El Parlament ha dado este miércoles un primer paso para limitar la compra especulativa de viviendas en zonas de mercado tensionado. La cámara ha aprobado tramitar por lectura única la proposición de ley impulsada por los Comuns, con el apoyo del PSC, ERC y la CUP, mientras que Junts, el PPC, Vox y Aliança Catalana han votado en contra. La iniciativa plantea modificar la Ley de urbanismo para permitir a los ayuntamientos restringir, a través del planeamiento urbanístico, las operaciones de compra con finalidades especulativas en aquellos territorios con presión sobre los precios de la vivienda.

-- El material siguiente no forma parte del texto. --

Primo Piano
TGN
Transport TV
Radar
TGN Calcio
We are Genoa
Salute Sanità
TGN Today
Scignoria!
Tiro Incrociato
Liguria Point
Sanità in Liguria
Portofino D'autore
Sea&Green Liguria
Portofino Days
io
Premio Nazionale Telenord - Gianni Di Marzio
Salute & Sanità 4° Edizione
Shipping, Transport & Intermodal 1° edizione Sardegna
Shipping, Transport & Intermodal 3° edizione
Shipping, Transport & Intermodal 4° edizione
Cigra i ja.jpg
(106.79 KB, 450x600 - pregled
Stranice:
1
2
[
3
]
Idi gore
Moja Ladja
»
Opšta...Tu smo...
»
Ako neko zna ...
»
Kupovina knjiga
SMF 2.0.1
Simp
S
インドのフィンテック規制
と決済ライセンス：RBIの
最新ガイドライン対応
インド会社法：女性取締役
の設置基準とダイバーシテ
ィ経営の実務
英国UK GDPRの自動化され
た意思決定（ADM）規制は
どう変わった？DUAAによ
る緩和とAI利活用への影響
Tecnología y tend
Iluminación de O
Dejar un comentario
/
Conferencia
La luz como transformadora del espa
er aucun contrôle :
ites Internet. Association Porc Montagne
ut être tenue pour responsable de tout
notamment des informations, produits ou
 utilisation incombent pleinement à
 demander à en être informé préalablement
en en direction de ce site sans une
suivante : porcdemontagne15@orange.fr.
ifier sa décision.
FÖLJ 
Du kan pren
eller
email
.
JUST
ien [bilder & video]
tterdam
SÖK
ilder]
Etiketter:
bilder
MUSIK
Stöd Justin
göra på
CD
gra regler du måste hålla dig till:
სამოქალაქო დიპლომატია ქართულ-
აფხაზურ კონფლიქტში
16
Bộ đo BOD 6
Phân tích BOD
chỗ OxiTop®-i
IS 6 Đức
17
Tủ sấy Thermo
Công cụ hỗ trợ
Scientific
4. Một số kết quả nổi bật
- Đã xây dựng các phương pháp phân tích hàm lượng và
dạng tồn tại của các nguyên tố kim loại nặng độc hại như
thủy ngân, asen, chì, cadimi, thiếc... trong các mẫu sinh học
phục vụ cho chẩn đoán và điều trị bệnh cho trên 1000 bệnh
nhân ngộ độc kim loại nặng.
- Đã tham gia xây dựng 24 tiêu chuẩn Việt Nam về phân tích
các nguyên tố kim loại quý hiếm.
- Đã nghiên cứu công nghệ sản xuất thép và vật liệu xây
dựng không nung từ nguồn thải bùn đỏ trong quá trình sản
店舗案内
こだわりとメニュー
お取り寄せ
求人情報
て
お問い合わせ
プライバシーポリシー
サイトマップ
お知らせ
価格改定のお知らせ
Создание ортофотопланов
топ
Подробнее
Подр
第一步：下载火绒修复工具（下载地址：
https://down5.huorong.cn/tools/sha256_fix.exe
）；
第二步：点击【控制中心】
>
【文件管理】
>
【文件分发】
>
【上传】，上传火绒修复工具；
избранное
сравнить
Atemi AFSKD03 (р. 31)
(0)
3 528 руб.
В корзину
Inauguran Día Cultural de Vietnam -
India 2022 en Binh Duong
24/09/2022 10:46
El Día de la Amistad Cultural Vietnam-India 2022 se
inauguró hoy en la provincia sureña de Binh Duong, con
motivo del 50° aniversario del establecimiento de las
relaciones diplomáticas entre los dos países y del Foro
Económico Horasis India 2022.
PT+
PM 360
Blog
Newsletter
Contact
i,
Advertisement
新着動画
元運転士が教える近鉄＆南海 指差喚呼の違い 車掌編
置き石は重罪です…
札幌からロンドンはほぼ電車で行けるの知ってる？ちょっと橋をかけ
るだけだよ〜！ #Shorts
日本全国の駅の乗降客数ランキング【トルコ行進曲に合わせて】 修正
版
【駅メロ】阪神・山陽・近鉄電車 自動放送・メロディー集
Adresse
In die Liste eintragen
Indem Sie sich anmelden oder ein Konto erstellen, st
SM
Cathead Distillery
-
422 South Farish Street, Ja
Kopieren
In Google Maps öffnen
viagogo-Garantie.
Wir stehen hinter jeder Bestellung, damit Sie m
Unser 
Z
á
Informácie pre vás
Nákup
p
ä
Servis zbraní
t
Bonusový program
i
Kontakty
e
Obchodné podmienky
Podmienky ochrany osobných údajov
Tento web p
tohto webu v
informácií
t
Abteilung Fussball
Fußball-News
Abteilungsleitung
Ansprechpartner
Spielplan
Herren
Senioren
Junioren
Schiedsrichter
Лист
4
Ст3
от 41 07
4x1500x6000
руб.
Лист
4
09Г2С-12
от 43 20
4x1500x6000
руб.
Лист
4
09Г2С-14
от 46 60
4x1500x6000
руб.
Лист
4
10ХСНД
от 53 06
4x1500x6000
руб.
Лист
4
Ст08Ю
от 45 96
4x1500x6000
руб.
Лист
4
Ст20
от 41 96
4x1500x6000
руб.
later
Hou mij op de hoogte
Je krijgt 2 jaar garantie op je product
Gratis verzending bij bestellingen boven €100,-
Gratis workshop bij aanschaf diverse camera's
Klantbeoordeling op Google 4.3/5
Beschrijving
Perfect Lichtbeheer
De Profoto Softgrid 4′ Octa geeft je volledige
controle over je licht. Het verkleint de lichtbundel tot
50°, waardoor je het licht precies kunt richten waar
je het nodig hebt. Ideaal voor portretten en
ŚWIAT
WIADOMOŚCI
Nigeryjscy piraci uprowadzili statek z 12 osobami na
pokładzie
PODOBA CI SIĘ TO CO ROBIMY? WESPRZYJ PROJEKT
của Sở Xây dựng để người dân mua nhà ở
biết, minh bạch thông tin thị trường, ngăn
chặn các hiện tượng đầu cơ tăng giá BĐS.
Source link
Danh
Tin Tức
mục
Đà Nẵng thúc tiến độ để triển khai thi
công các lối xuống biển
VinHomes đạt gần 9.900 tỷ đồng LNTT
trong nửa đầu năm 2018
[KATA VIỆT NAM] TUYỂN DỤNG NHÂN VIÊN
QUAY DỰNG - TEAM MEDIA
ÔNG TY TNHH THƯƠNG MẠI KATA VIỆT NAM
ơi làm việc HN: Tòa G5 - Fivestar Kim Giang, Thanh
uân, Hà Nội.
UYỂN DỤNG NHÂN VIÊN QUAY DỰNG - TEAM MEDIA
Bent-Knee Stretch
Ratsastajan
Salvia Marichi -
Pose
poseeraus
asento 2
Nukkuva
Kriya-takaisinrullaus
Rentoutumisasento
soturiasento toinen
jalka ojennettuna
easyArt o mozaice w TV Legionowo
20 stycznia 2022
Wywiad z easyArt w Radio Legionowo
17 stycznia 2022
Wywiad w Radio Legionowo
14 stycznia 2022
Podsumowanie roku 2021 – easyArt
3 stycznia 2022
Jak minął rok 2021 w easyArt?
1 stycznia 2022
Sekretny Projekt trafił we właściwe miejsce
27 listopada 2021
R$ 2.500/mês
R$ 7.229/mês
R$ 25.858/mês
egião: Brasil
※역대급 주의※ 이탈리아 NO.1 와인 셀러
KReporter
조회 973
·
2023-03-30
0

La aprobación de esta norma antes del verano formaba parte de los compromisos de los Comuns en el acuerdo presupuestario con el Govern, aunque el calendario podría alargarse. Con la luz verde a la tramitación, se abre ahora el periodo para presentar enmiendas.
El texto fija que las viviendas solo se podrán adquirir para destinarlas a residencia habitual, para familiares o para ponerlas en alquiler como vivienda habitual dentro de los límites de precio establecidos. También contempla una excepción: se podrá comprar una segunda residencia siempre que sea la única y esté situada en un municipio diferente al de residencia principal. Además, la propuesta refuerza el régimen sancionador y tipifica como infracciones muy graves tanto el incumplimiento de las restricciones como la utilización de fórmulas jurídicas simuladas para esquivarlas.
Junts y PP entorpecen el calendario
A pesar de la voluntad inicial de acelerar su aprobación, fuentes parlamentarias apuntan que el proceso podría alargarse más allá del verano. Junts y el PPC ya han anunciado que llevarán la norma al Consell de Garanties Estatutàries, un paso que previsiblemente retrasará el trámite, ya que el dictamen no llegaría antes del último pleno del periodo de sesiones. Este escenario se enmarca en la reforma del reglamento del Parlament avalada por el Tribunal Constitucional en 2017, que permite la tramitación por vía urgente siempre que no se limite el derecho de los grupos a presentar enmiendas. Precisamente, el Consell deberá pronunciarse una vez finalice este periodo. Durante el debate, la diputada de los Comuns Susana Segovia ha admitido que la ley podría sufrir retrasos, pero ha garantizado que acabará prosperando: "Quizás se retrase, pero será una realidad más pronto que tarde".
Los grupos contrarios a la iniciativa han cargado contra el contenido y la forma de la tramitación. Desde Junts, Judith Toronjo ha denunciado una vulneración del derecho a la propiedad y ha criticado que se quiera aprobar la norma por lectura única sin un debate profundizado. En la misma línea, la diputada del PPC Àngels Esteller ha calificado la propuesta de "ataque frontal" a la propiedad privada y ha reprochado a los Comuns que no definan con precisión qué es la compra especulativa, que ha considerado un concepto "ideológico" sin base jurídica. Por su parte, Vox y Aliança Catalana han atribuido la especulación a las políticas de vivienda de los mismos Comuns. Mónica Lora ha afirmado que es una consecuencia y no la causa del problema, mientras que Sílvia Orriols ha acusado al partido de ser uno de los principales responsables.
ERC pide diferenciar fiscalmente
Entre los grupos favorables, ERC ha defendido la necesidad de diferenciar fiscalmente entre quien compra para vivir y quien lo hace con fines lucrativos. La diputada Mar Besses ha advertido que la vía de lectura única no puede servir de excusa para limitar el debate y ha abierto la puerta a introducir mejoras en el texto. Desde la CUP, Laure Vega ha considerado que la ley es insuficiente para resolver el problema de fondo, mientras que la socialista Eva Candela ha reconocido que la medida deberá ir acompañada de otras políticas, a pesar de defender que la regulación de la compra especulativa es urgente y no se puede aplazar.